Pasti akan ada manfaat yang lebih luas untuk menggunakan kebijakan untuk mengurangi ketidaksetaraan dalam kesehatan mental. Sebagian besar penerima manfaat ketidakmampuan, salah satu manfaat yang paling banyak diklaim, berasal dari kelompok sosial ekonomi yang lebih rendah dan mengklaimnya untuk alasan kesehatan mental. Karena itu, kesenjangan sosial dalam kesehatan mental dapat berkontribusi pada ketidakmampuan klaim manfaat, menunjukkan bahwa kebijakan pasar sosial dan tenaga kerja yang mengurangi kesenjangan kesehatan mental akan (secara paradoks) mengurangi biaya untuk sistem kesejahteraan.

Demikian pula, ketidaksetaraan dalam kesehatan mental meningkatkan permintaan layanan NHS di daerah-daerah yang kurang beruntung, di mana anggaran seringkali sudah melebihi batas.
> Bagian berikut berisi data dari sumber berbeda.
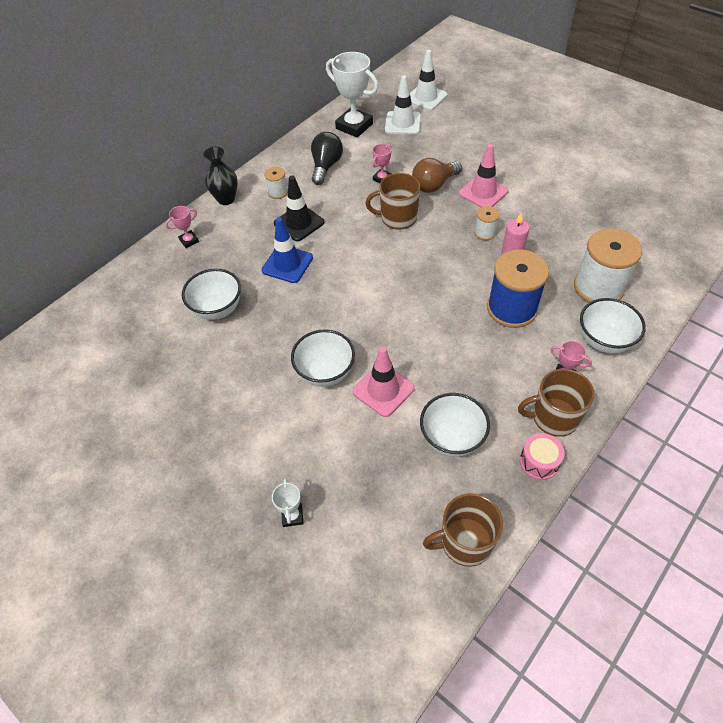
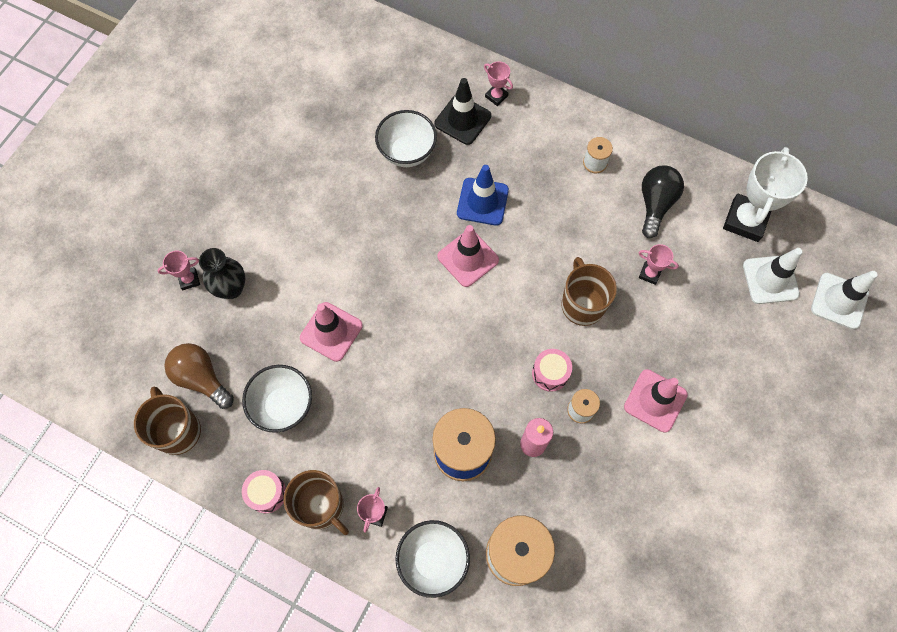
camera: 75 degrees right, 15 degrees up
(226, 199) = (570, 112): black vase -> black vase (231, 288)
(292, 516) = (189, 280): white trophy -> pink trophy
(299, 223) = (549, 198): black traffic cone -> black traffic cone (462, 120)
(325, 372) = (344, 273): white bowl -> none
(326, 166) = (655, 204): black light bulb -> black light bulb turned 75 degrees counterclockwise
(337, 281) = (468, 258): none -> pink traffic cone
(434, 185) = (654, 338): brown light bulb -> brown light bulb (201, 378)
(452, 245) = (550, 373): none -> pink drum
(553, 417) = (321, 506): brown mug -> brown mug turned 150 degrees clockwise

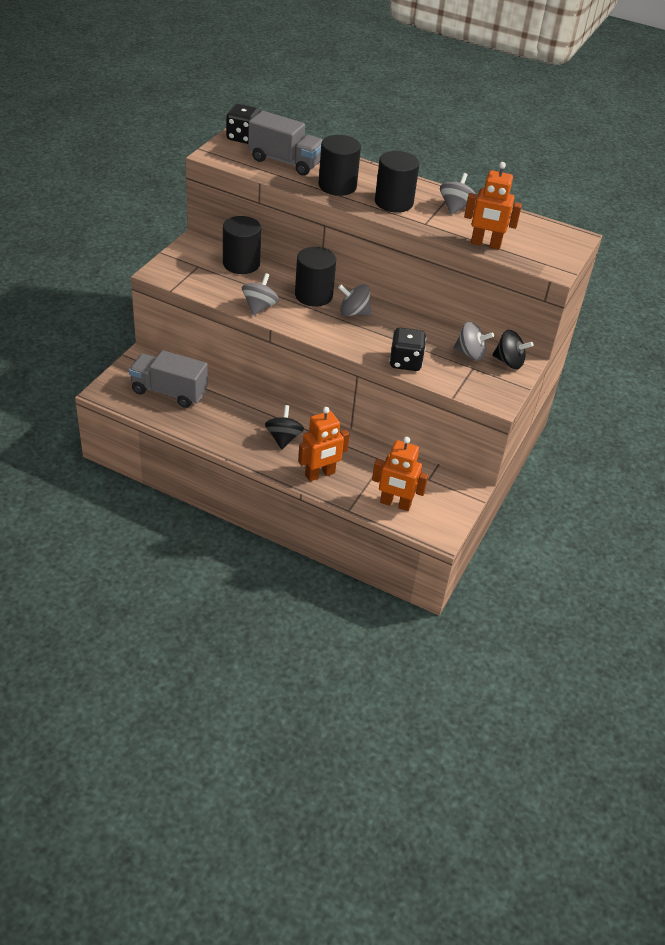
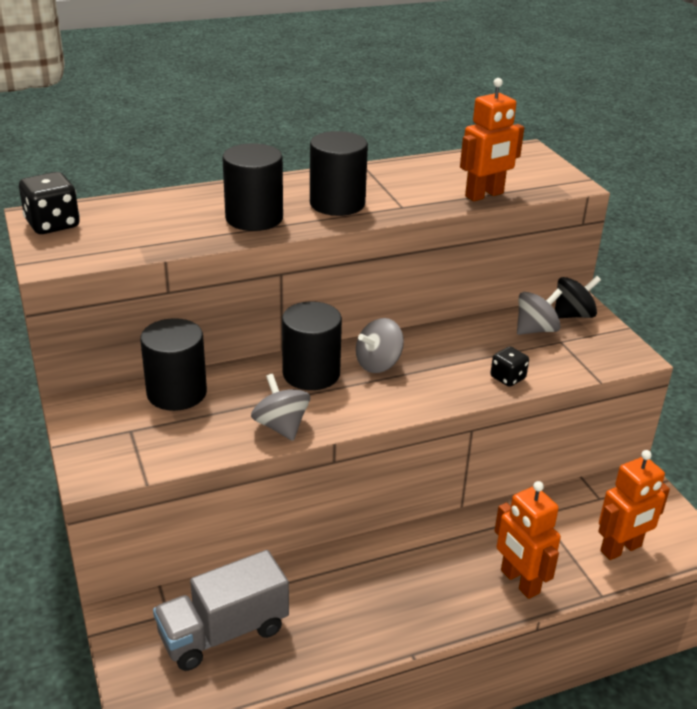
camera: 45 degrees left, 10 degrees down
(283, 438) = (425, 574): black spinning top -> none
(285, 162) = (152, 224): grey truck -> none
(320, 474) = (519, 582): orange robot -> orange robot turned 135 degrees clockwise
(405, 362) = (507, 378): black dice -> black dice, size x0.63
(455, 207) = (395, 178): grey spinning top -> none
Mengurangi ketidaksetaraan ini melalui kebijakan sosial yang menargetkan faktor-faktor penentu sosial kesehatan mental dapat mengurangi tekanan pada layanan perawatan kesehatan di daerah yang kekurangan dan juga berkontribusi pada pemerataan kesehatan yang lebih luas.
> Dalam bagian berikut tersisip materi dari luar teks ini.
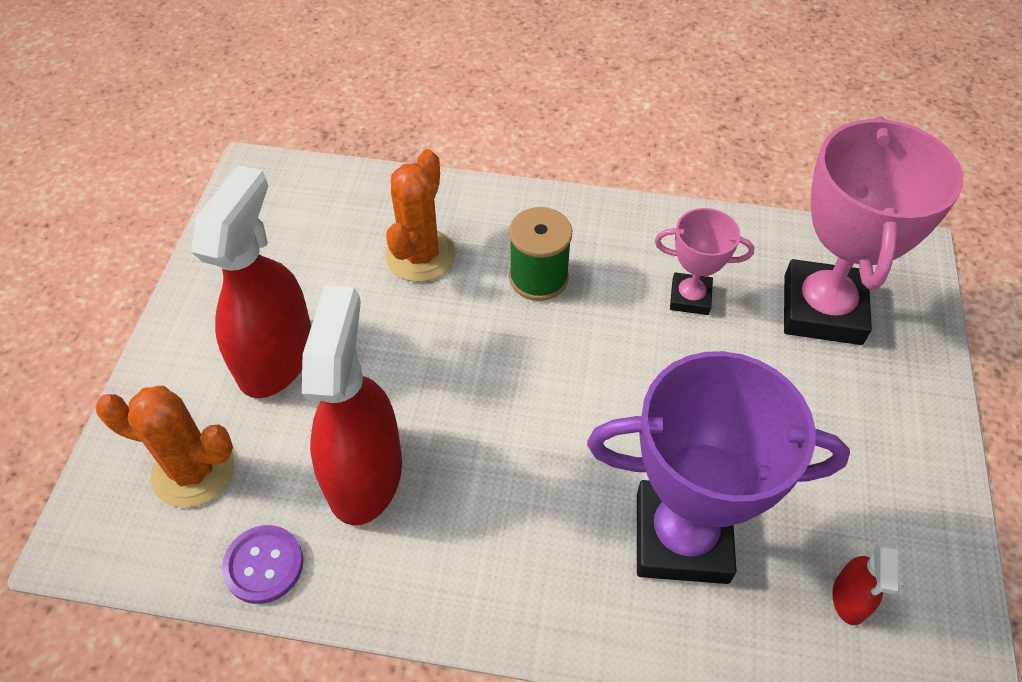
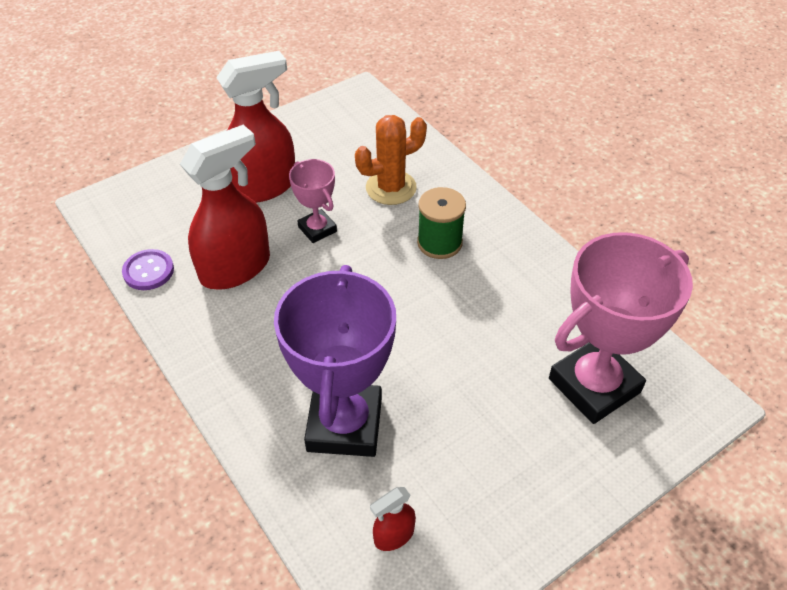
camera: 45 degrees right, 5 degrees down
(193, 470) = (170, 209): orange cactus -> none
(682, 537) = (344, 424): purple trophy -> purple trophy turned 45 degrees clockwise
(690, 297) = (515, 316): pink trophy -> pink trophy (317, 229)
Ada juga argumen moral untuk mengatasi faktor-faktor penentu sosial kesehatan mental. Tidak adil bahwa mereka yang mengalami kualitas hidup yang buruk juga lebih mungkin menderita penyakit mental yang melemahkan. Selain itu, ketidaksetaraan dalam kesehatan mental mungkin penting untuk kesenjangan sosial dalam harapan hidup, juga, karena penyakit mental adalah a prediktor kuat kematian. Oleh karena itu, jika kita tertarik untuk mengurangi ketidaksetaraan dalam kematian (seperti Theresa May baru-baru ini dijanjikan dalam pernyataan pertamanya sebagai Perdana Menteri Inggris) maka kita juga harus mempertimbangkan mengurangi ketidaksetaraan dalam penyakit mental. Kebijakan sosial dan pasar tenaga kerja yang didanai dengan baik dan dirancang dengan tepat dapat membantu melakukan hal itu.

Tentang Penulis

PercakapanOwen Davis, PhD Kandidat dalam Kebijakan Sosial, University of Kent

Artikel ini awalnya diterbitkan pada Percakapan. Membaca Artikel asli.